Extract the data exactly, missing nothing.

Stored items:
________
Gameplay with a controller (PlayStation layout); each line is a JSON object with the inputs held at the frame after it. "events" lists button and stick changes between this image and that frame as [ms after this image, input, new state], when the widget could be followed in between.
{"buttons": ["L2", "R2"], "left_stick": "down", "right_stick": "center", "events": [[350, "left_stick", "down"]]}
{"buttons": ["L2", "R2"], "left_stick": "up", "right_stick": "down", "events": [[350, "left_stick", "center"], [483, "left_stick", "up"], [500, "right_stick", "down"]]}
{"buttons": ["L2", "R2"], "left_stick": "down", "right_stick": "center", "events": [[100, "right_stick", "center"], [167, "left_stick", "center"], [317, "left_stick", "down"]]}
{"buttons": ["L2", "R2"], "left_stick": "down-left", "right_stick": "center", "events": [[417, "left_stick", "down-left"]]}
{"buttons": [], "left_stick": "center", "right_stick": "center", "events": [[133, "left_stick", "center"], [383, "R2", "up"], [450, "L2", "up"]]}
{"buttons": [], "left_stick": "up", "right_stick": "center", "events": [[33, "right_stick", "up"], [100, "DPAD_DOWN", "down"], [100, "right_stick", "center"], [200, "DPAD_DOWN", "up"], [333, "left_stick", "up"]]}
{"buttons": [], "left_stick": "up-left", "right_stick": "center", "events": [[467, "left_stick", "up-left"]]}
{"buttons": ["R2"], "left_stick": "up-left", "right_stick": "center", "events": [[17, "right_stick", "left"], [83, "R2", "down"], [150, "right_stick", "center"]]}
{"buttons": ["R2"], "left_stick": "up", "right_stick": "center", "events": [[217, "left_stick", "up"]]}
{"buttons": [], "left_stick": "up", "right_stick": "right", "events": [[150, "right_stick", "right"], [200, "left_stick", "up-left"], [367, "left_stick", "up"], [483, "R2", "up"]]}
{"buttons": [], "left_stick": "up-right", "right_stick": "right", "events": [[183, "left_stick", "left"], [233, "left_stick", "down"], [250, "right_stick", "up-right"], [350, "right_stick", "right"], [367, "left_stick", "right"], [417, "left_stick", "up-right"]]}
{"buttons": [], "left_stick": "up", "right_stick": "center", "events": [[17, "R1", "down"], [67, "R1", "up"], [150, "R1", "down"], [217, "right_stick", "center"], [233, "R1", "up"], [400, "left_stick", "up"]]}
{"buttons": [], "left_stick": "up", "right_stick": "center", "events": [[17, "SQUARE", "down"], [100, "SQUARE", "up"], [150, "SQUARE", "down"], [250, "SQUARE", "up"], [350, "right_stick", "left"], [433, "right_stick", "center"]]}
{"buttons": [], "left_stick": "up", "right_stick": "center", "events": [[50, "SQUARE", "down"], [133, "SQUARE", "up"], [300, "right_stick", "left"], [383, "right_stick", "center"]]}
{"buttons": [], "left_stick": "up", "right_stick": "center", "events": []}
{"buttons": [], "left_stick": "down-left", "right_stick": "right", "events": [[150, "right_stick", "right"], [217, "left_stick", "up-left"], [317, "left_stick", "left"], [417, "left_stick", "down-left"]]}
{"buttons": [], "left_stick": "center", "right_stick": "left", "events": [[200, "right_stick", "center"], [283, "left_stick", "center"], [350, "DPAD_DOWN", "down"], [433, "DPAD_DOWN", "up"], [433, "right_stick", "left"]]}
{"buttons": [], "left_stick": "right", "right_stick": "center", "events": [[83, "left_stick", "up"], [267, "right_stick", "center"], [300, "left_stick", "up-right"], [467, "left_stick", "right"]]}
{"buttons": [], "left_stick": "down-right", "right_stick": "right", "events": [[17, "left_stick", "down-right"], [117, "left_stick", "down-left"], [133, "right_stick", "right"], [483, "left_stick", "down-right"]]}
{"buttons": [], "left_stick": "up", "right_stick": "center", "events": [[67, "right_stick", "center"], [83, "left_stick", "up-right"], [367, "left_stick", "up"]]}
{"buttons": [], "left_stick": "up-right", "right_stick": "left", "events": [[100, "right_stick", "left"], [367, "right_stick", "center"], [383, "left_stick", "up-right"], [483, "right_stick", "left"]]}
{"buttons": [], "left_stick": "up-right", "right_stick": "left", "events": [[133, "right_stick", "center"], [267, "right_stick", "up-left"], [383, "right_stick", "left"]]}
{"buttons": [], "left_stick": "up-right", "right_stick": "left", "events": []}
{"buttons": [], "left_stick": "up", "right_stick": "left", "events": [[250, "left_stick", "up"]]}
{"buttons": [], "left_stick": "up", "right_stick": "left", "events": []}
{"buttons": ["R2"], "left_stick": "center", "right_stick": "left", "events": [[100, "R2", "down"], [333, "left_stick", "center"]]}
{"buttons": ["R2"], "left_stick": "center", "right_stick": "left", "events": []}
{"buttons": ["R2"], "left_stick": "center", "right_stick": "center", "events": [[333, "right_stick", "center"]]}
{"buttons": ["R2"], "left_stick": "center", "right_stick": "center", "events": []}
________
» EXERCISE RESPONSE:
Gameplay with a controller (PlayStation layout); each line is a JSON object with the inputs held at the frame after it. "events" lists button and stick changes between this image and that frame as [ms after this image, input, new state], when the widget could be followed in between.
{"buttons": ["L2", "R2"], "left_stick": "down", "right_stick": "center", "events": [[350, "left_stick", "down"]]}
{"buttons": ["L2", "R2"], "left_stick": "up", "right_stick": "down", "events": [[350, "left_stick", "center"], [483, "left_stick", "up"], [500, "right_stick", "down"]]}
{"buttons": ["L2", "R2"], "left_stick": "down", "right_stick": "center", "events": [[100, "right_stick", "center"], [167, "left_stick", "center"], [317, "left_stick", "down"]]}
{"buttons": ["L2", "R2"], "left_stick": "down-left", "right_stick": "center", "events": [[417, "left_stick", "down-left"]]}
{"buttons": [], "left_stick": "center", "right_stick": "center", "events": [[133, "left_stick", "center"], [383, "R2", "up"], [450, "L2", "up"]]}
{"buttons": [], "left_stick": "up", "right_stick": "center", "events": [[33, "right_stick", "up"], [100, "DPAD_DOWN", "down"], [100, "right_stick", "center"], [200, "DPAD_DOWN", "up"], [333, "left_stick", "up"]]}
{"buttons": [], "left_stick": "up-left", "right_stick": "center", "events": [[467, "left_stick", "up-left"]]}
{"buttons": ["R2"], "left_stick": "up-left", "right_stick": "center", "events": [[17, "right_stick", "left"], [83, "R2", "down"], [150, "right_stick", "center"]]}
{"buttons": ["R2"], "left_stick": "up", "right_stick": "center", "events": [[217, "left_stick", "up"]]}
{"buttons": [], "left_stick": "up", "right_stick": "right", "events": [[150, "right_stick", "right"], [200, "left_stick", "up-left"], [367, "left_stick", "up"], [483, "R2", "up"]]}
{"buttons": [], "left_stick": "up-right", "right_stick": "right", "events": [[183, "left_stick", "left"], [233, "left_stick", "down"], [250, "right_stick", "up-right"], [350, "right_stick", "right"], [367, "left_stick", "right"], [417, "left_stick", "up-right"]]}
{"buttons": [], "left_stick": "up", "right_stick": "center", "events": [[17, "R1", "down"], [67, "R1", "up"], [150, "R1", "down"], [217, "right_stick", "center"], [233, "R1", "up"], [400, "left_stick", "up"]]}
{"buttons": [], "left_stick": "up", "right_stick": "center", "events": [[17, "SQUARE", "down"], [100, "SQUARE", "up"], [150, "SQUARE", "down"], [250, "SQUARE", "up"], [350, "right_stick", "left"], [433, "right_stick", "center"]]}
{"buttons": [], "left_stick": "up", "right_stick": "center", "events": [[50, "SQUARE", "down"], [133, "SQUARE", "up"], [300, "right_stick", "left"], [383, "right_stick", "center"]]}
{"buttons": [], "left_stick": "up", "right_stick": "center", "events": []}
{"buttons": [], "left_stick": "down-left", "right_stick": "right", "events": [[150, "right_stick", "right"], [217, "left_stick", "up-left"], [317, "left_stick", "left"], [417, "left_stick", "down-left"]]}
{"buttons": [], "left_stick": "center", "right_stick": "left", "events": [[200, "right_stick", "center"], [283, "left_stick", "center"], [350, "DPAD_DOWN", "down"], [433, "DPAD_DOWN", "up"], [433, "right_stick", "left"]]}
{"buttons": [], "left_stick": "right", "right_stick": "center", "events": [[83, "left_stick", "up"], [267, "right_stick", "center"], [300, "left_stick", "up-right"], [467, "left_stick", "right"]]}
{"buttons": [], "left_stick": "down-right", "right_stick": "right", "events": [[17, "left_stick", "down-right"], [117, "left_stick", "down-left"], [133, "right_stick", "right"], [483, "left_stick", "down-right"]]}
{"buttons": [], "left_stick": "up", "right_stick": "center", "events": [[67, "right_stick", "center"], [83, "left_stick", "up-right"], [367, "left_stick", "up"]]}
{"buttons": [], "left_stick": "up-right", "right_stick": "left", "events": [[100, "right_stick", "left"], [367, "right_stick", "center"], [383, "left_stick", "up-right"], [483, "right_stick", "left"]]}
{"buttons": [], "left_stick": "up-right", "right_stick": "left", "events": [[133, "right_stick", "center"], [267, "right_stick", "up-left"], [383, "right_stick", "left"]]}
{"buttons": [], "left_stick": "up-right", "right_stick": "left", "events": []}
{"buttons": [], "left_stick": "up", "right_stick": "left", "events": [[250, "left_stick", "up"]]}
{"buttons": [], "left_stick": "up", "right_stick": "left", "events": []}
{"buttons": ["R2"], "left_stick": "center", "right_stick": "left", "events": [[100, "R2", "down"], [333, "left_stick", "center"]]}
{"buttons": ["R2"], "left_stick": "center", "right_stick": "left", "events": []}
{"buttons": ["R2"], "left_stick": "center", "right_stick": "center", "events": [[333, "right_stick", "center"]]}
{"buttons": ["R2"], "left_stick": "center", "right_stick": "center", "events": []}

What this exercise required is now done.